Haubourdin – Blaringhem, c’est le nouvel axe cardinal d’association pour structurer le marché régional de la valorisation circulaire des déchets du bâtiment et des travaux publics au grand nord de Paris, c’est aussi l’une des bonnes nouvelles de cet été.

Un mariage d’oraison

Jérémy Coudrais bâtit Recynov en 2014, développe très vite et très fort la valorisation de gisements de matériaux de la métropole lilloise, double son volant d’affaires chaque année jusqu’en 2022 avant quelques orages – difficile de maîtriser une telle croissance -, et avant le retour des éclaircies ces derniers mois pour fixer la surface du groupe à 800 000 tonnes de déchets traités par an pour 36 M€ de chiffre d’affaires avec 170 salariés.

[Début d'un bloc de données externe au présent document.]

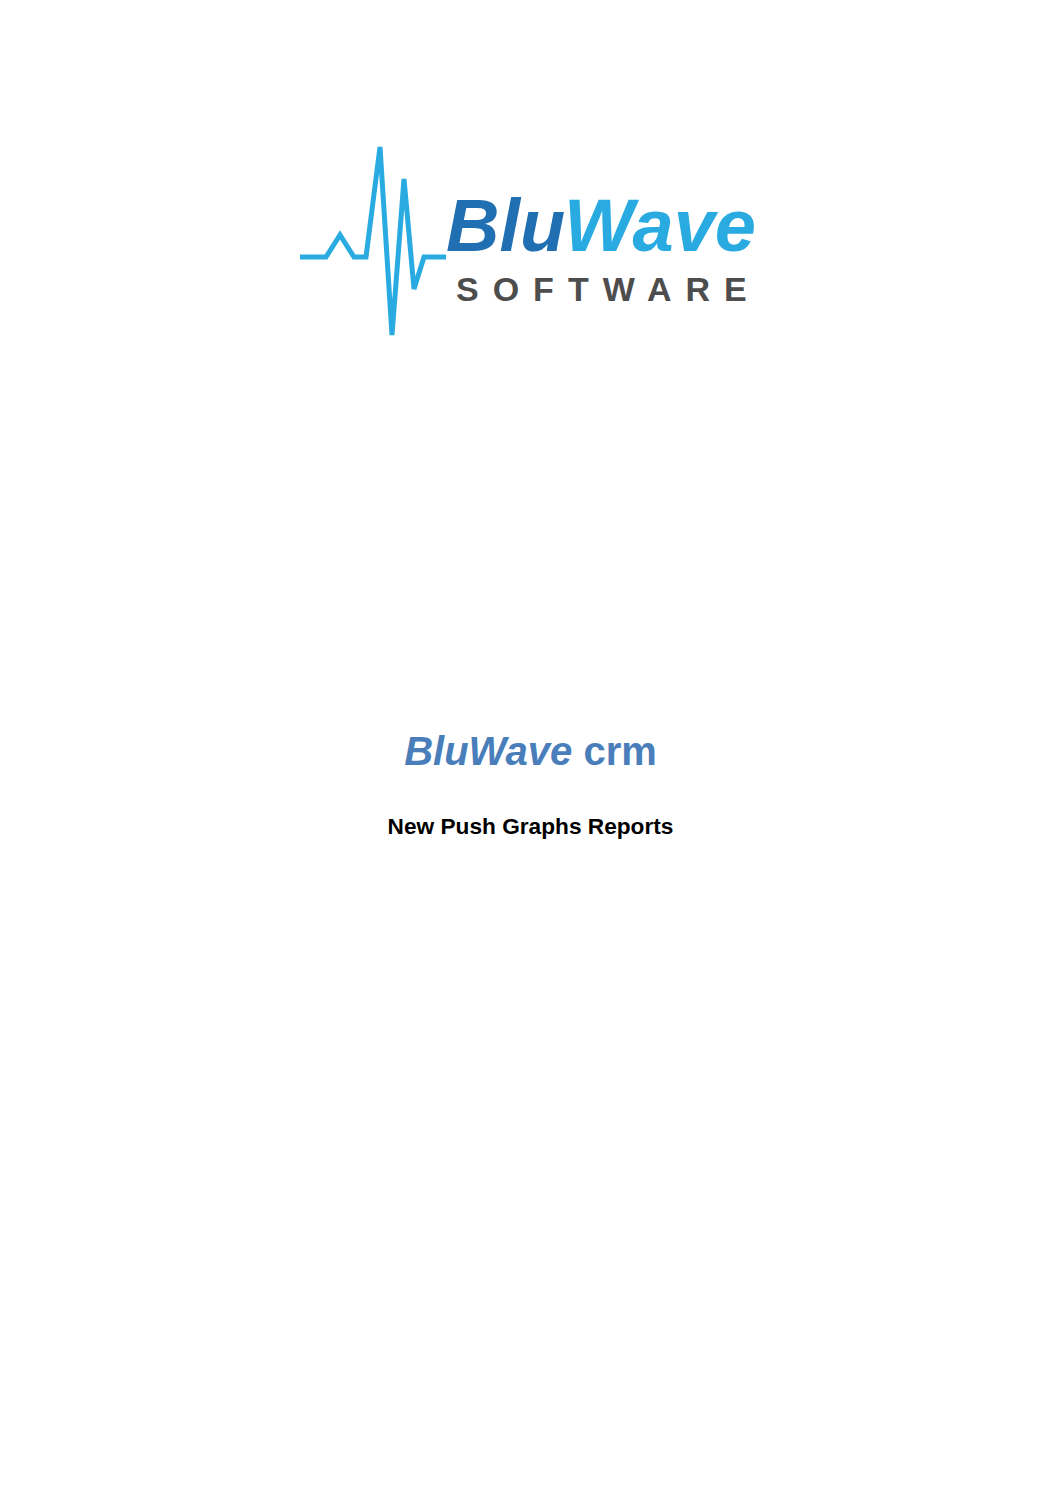BluWave Software Blu Wave SOFTWARE
BluWave crm
New Push Graphs Reports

Quant à Caroline et Jean-Baptiste Poissonnier, ils ne cessent de diversifier l’engagement de leur groupe familial près de Saint-Omer. Baudelet, devenu incontournable ces dernières années, regroupe désormais 22 sociétés, emploie 700 personnes, réalise 200 M€ de chiffre d’affaires depuis ses cœurs historiques de métier, l’environnement et l’énergie.

À l’heure des laitiers

La prise de contrôle de 76 % de Recynov va lui permettre de déployer des synergies avec un acteur énergique dans la métropole lilloise. « Nous avons fait plus de 80 000 tonnes en trois mois cet été, notre maîtrise de l’ensemble de la chaîne de valeur, de la déconstruction à la valorisation, est un véritable avantage concurrentiel », explique Jérémy Coudrais à Haubourdin, le million de tonnes annuel en ligne de mire. La relance est bien là et d’autres gisements viennent de s’ouvrir pour d’autres marchés sensiblement prometteurs, au premier rang desquels s’annonce pour Lecodynamo celui du recyclage des laitiers métallurgiques pour LME à Trith-Saint-Léger : un centre de tri et de valorisation va s’ouvrir sur six hectares valenciennois pour un premier horizon à 80 000 tonnes annuelles.

Les horizons dégagés

La perspective est belle, elle doit redonner une image positive aux laitiers, ces sous-produits dévalorisés de l’industrie métallurgique. Ces laitiers proviennent des aciéries électriques, ils sont différents de ceux notamment d’ArcelorMittal ou des mâchefers de l’incinération des déchets. Leur pouvoir drainant est excellent, leur structure est homogène et inerte, ce qui les rend très intéressants en recyclage pour en faire de nouvelles ferrailles utiles en techniques routières ou en assainissements. Les tests sont concluants, un modèle n’attend plus que de se déployer dans une approche plurimétier, sur la base de boucles locales de valorisation, la spécialité de Jérémy Coudrais… et de la famille Poissonnier.